··· EXCERPTED RECORDS ···

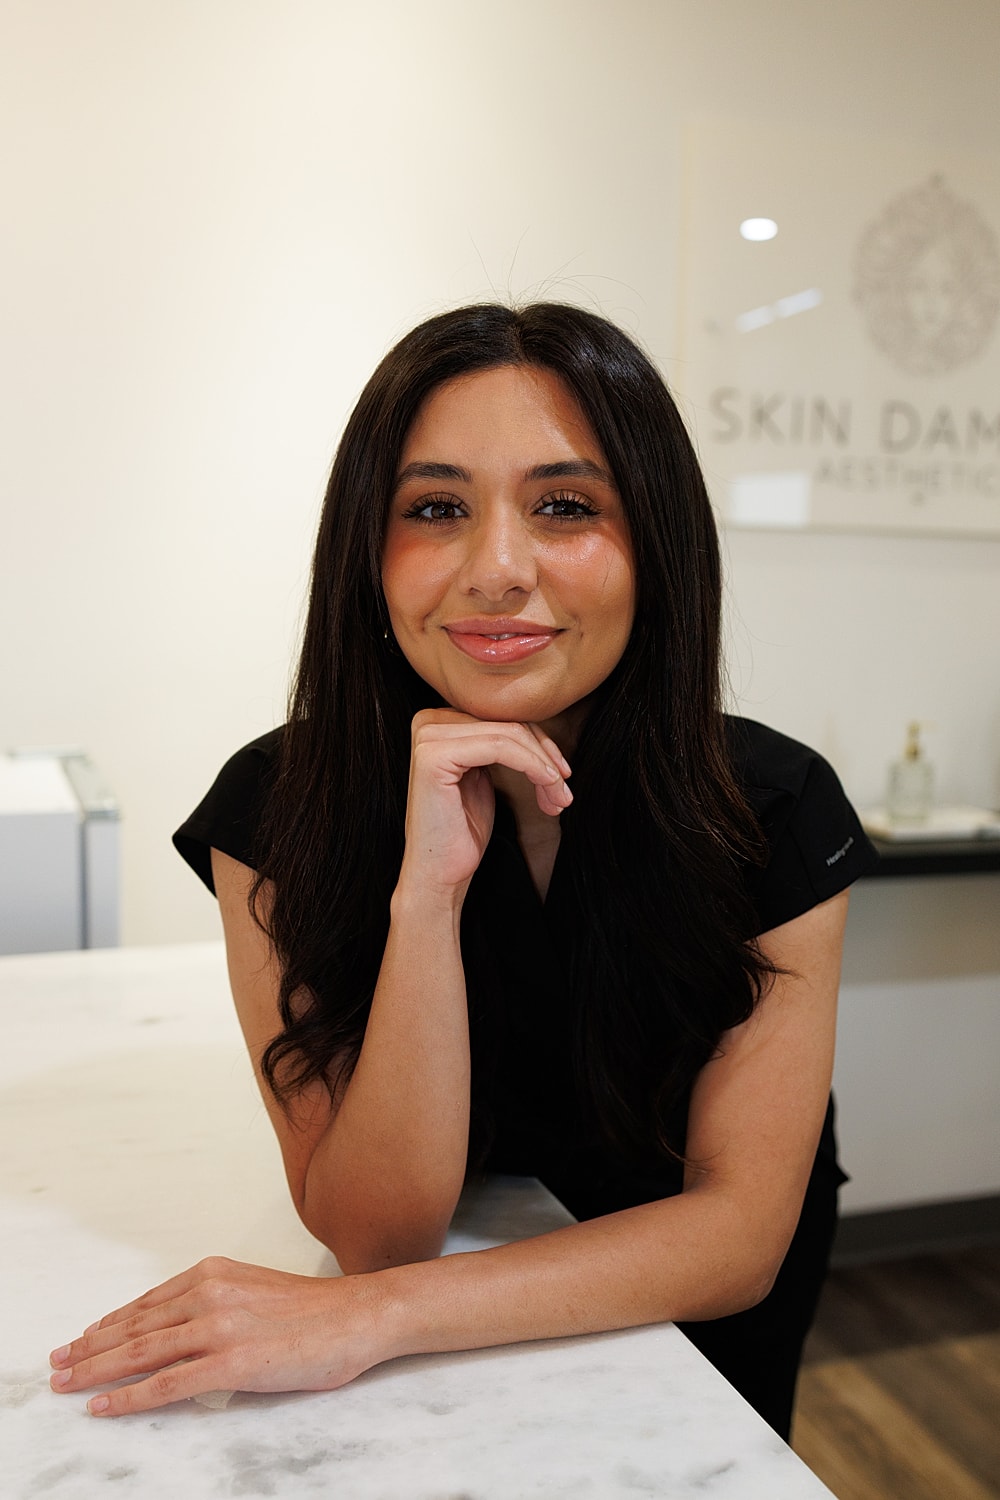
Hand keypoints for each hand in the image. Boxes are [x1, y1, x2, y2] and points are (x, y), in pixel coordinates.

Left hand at [49, 1257, 383, 1416]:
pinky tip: (104, 1405)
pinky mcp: (232, 1363)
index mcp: (214, 1273)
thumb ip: (217, 1303)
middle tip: (57, 1364)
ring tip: (66, 1385)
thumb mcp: (254, 1290)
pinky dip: (129, 1396)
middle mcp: (209, 1293)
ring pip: (141, 1353)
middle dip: (89, 1348)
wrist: (357, 1316)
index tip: (83, 1337)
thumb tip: (183, 1332)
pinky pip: (167, 1384)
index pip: (147, 1303)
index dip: (110, 1323)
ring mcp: (218, 1328)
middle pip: (134, 1327)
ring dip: (95, 1370)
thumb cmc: (314, 1311)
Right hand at [400, 709, 571, 893]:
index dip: (540, 744)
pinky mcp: (434, 755)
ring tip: (559, 797)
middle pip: (507, 722)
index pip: (502, 718)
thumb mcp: (484, 778)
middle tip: (564, 792)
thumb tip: (540, 733)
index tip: (562, 775)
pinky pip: (500, 747)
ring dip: (544, 765)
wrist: (438, 872)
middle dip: (545, 756)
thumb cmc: (462, 831)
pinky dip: (532, 765)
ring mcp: (428, 736)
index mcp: (437, 723)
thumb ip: (499, 747)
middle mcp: (428, 722)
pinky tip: (547, 785)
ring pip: (509, 734)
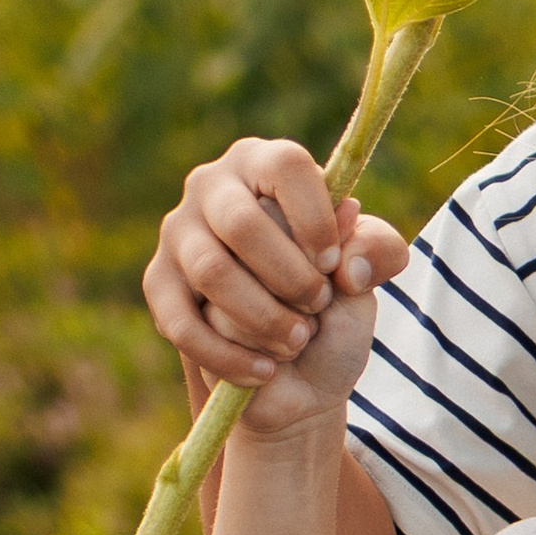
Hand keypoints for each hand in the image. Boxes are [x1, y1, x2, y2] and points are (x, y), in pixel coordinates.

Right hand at [143, 136, 411, 391]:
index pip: (287, 167)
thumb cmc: (330, 298)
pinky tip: (265, 370)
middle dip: (290, 277)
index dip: (316, 219)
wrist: (295, 366)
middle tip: (317, 304)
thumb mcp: (366, 271)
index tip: (333, 264)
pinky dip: (229, 355)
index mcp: (267, 165)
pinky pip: (182, 322)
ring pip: (212, 272)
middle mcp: (213, 187)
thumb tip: (347, 260)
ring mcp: (178, 234)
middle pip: (242, 223)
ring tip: (297, 340)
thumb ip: (377, 250)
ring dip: (263, 317)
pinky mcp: (158, 284)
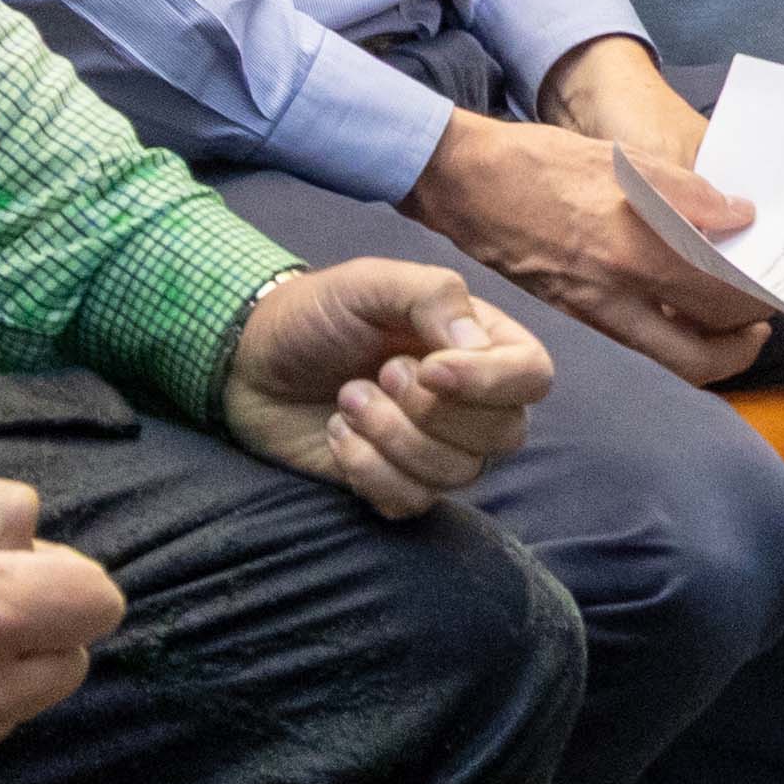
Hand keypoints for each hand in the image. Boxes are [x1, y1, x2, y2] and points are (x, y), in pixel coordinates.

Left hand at [224, 254, 551, 514]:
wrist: (250, 361)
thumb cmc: (316, 314)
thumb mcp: (370, 282)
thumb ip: (432, 295)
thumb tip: (477, 345)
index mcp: (480, 346)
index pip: (532, 377)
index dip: (490, 382)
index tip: (428, 368)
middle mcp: (471, 402)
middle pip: (505, 435)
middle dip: (431, 412)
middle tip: (378, 374)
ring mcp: (436, 448)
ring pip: (457, 474)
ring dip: (391, 436)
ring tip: (347, 399)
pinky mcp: (398, 484)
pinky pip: (413, 501)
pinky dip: (369, 470)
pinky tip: (339, 435)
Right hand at [406, 105, 769, 384]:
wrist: (465, 183)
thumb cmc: (541, 162)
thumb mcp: (624, 159)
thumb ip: (689, 191)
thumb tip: (738, 216)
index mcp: (635, 247)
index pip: (721, 296)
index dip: (759, 297)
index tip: (777, 281)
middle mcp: (616, 293)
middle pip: (705, 349)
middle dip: (745, 339)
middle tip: (763, 314)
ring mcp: (592, 313)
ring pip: (672, 362)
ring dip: (713, 353)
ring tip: (735, 326)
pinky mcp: (574, 318)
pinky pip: (639, 348)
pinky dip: (673, 342)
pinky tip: (684, 313)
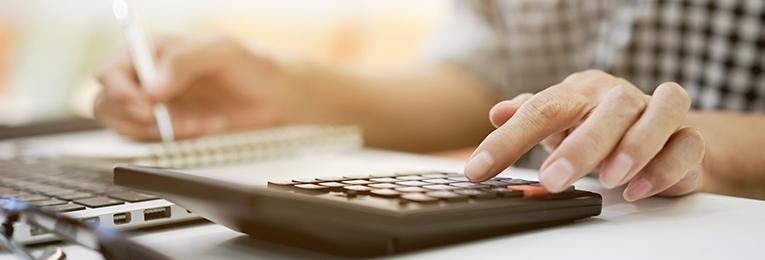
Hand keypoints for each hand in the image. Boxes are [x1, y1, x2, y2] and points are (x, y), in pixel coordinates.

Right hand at [94, 36, 294, 139]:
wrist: (276, 98)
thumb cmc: (254, 66)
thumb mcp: (225, 51)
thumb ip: (187, 60)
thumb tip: (153, 86)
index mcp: (153, 52)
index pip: (110, 71)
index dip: (120, 91)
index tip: (147, 104)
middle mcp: (149, 78)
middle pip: (107, 103)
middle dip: (134, 117)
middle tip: (166, 120)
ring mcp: (157, 106)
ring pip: (126, 126)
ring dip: (159, 130)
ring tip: (195, 122)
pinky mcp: (171, 129)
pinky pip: (155, 142)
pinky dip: (177, 140)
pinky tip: (204, 126)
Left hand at [464, 70, 705, 200]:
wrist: (661, 133)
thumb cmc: (599, 126)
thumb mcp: (559, 122)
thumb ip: (529, 116)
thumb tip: (497, 112)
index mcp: (581, 92)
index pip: (542, 108)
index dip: (507, 141)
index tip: (479, 169)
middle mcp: (620, 97)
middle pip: (605, 110)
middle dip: (578, 147)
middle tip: (551, 179)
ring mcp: (658, 113)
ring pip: (657, 114)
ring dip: (633, 147)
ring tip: (608, 179)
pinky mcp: (690, 138)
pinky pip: (687, 145)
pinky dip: (665, 167)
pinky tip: (638, 188)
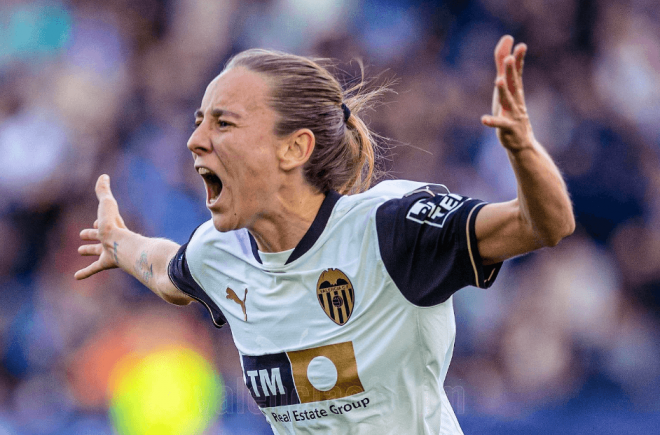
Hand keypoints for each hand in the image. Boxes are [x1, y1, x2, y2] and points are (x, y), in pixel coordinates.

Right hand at [75, 174, 126, 279]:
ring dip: (90, 250)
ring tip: (80, 251)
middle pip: (101, 237)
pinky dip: (85, 272)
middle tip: (82, 235)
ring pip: (98, 252)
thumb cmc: (115, 226)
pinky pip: (94, 269)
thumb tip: (103, 176)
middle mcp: (112, 239)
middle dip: (91, 235)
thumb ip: (104, 191)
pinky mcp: (106, 263)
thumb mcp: (107, 204)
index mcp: (113, 227)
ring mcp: (110, 252)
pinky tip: (76, 277)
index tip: (95, 222)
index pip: (104, 223)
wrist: (123, 247)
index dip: (98, 222)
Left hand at [481, 35, 534, 151]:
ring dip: (503, 91)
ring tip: (498, 81)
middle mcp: (516, 100)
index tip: (521, 45)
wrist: (522, 142)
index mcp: (516, 91)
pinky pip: (499, 124)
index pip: (518, 73)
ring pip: (508, 101)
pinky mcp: (507, 129)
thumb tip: (507, 50)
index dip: (519, 60)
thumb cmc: (511, 112)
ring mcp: (513, 114)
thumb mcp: (507, 91)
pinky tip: (484, 119)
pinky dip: (492, 121)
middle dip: (511, 71)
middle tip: (509, 58)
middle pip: (514, 84)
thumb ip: (503, 70)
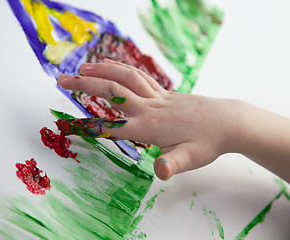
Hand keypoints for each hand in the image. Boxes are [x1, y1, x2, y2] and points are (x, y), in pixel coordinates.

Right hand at [58, 59, 241, 180]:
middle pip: (111, 92)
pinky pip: (139, 77)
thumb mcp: (191, 158)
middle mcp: (149, 108)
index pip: (112, 127)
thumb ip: (173, 163)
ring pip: (125, 78)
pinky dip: (122, 69)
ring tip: (83, 67)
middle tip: (62, 80)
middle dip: (84, 85)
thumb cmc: (208, 142)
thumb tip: (161, 172)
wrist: (227, 121)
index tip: (66, 124)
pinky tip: (112, 67)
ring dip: (101, 70)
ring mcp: (156, 97)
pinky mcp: (163, 92)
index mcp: (150, 127)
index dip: (87, 126)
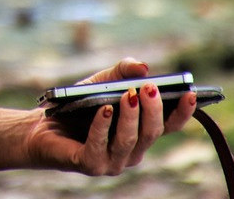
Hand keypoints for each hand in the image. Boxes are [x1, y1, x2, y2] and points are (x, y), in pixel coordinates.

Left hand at [25, 58, 196, 176]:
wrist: (42, 126)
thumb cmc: (79, 105)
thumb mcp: (103, 82)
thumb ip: (123, 71)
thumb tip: (144, 67)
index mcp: (140, 133)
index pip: (169, 126)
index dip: (183, 112)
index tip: (190, 93)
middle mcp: (131, 152)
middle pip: (152, 133)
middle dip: (153, 109)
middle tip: (149, 88)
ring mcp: (112, 162)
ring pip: (129, 140)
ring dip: (131, 116)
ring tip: (128, 95)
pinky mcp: (89, 165)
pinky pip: (100, 146)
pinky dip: (103, 126)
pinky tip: (104, 110)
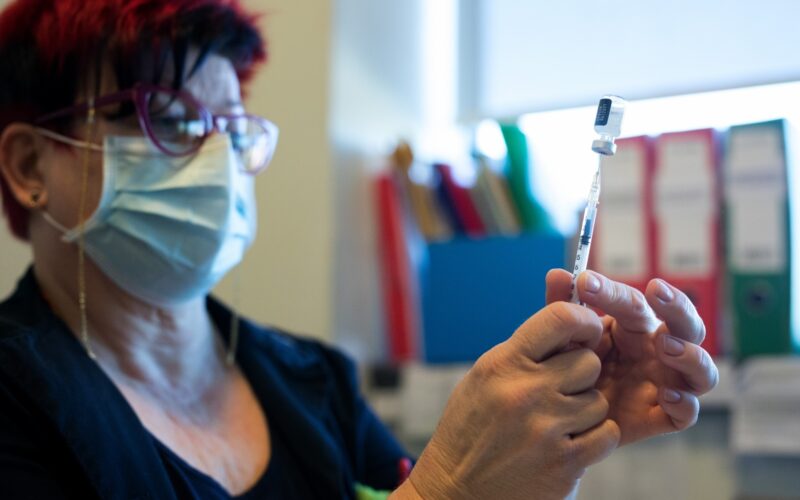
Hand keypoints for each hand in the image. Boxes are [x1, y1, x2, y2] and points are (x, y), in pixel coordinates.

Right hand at [406, 300, 619, 499]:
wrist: (455, 491)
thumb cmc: (471, 429)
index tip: (587, 332)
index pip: (560, 319)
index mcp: (502, 364)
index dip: (584, 320)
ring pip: (599, 401)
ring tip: (556, 423)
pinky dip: (594, 440)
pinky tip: (568, 443)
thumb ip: (523, 353)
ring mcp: (546, 429)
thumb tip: (571, 324)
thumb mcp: (484, 379)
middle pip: (589, 362)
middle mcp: (525, 392)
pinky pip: (606, 435)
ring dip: (586, 412)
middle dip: (582, 375)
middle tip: (562, 390)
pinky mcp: (564, 464)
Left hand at [547, 269, 718, 444]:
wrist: (565, 418)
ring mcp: (666, 383)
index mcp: (635, 327)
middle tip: (655, 291)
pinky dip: (685, 403)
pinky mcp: (663, 417)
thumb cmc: (572, 369)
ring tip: (666, 345)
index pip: (633, 303)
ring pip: (702, 370)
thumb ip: (560, 310)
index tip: (586, 282)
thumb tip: (556, 274)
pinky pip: (688, 413)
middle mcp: (660, 351)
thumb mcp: (563, 340)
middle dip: (678, 305)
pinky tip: (667, 395)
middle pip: (688, 325)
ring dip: (691, 355)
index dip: (612, 291)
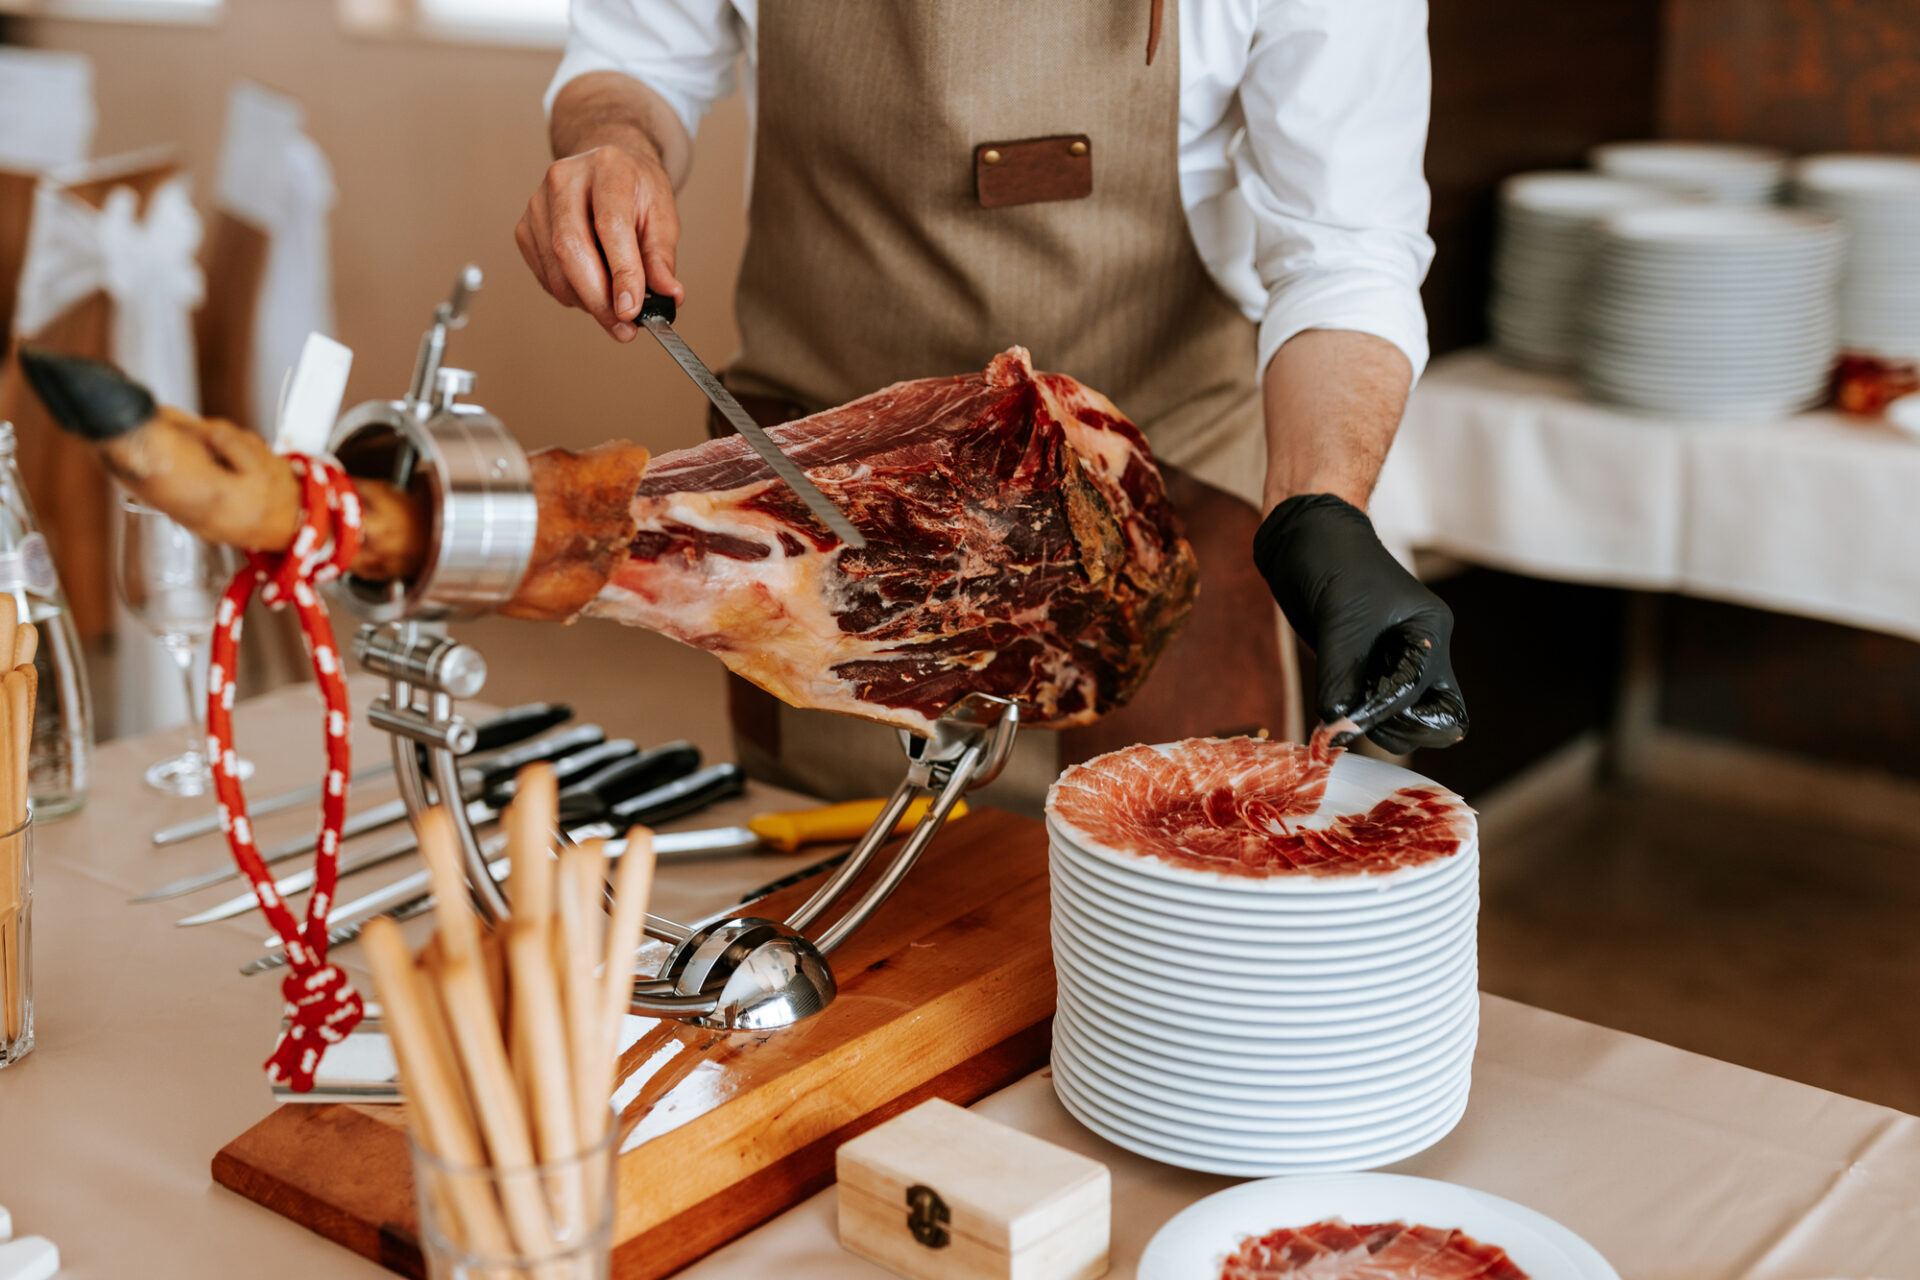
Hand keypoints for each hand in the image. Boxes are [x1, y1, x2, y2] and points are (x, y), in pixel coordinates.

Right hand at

···

PROBLEM >> Show me every line of the entries above that holds "Right".

SOLVED EXERCISE >>
Right hand at [400, 709, 571, 893]:
Right hand at [143, 136, 411, 391]:
Right hand at [406, 105, 769, 384]:
Right hand at [94, 36, 294, 139]:
Right hand at [75, 174, 126, 279]:
Right hand at [58, 59, 241, 180]:
Right hand at [406, 300, 619, 499]:
Right hand at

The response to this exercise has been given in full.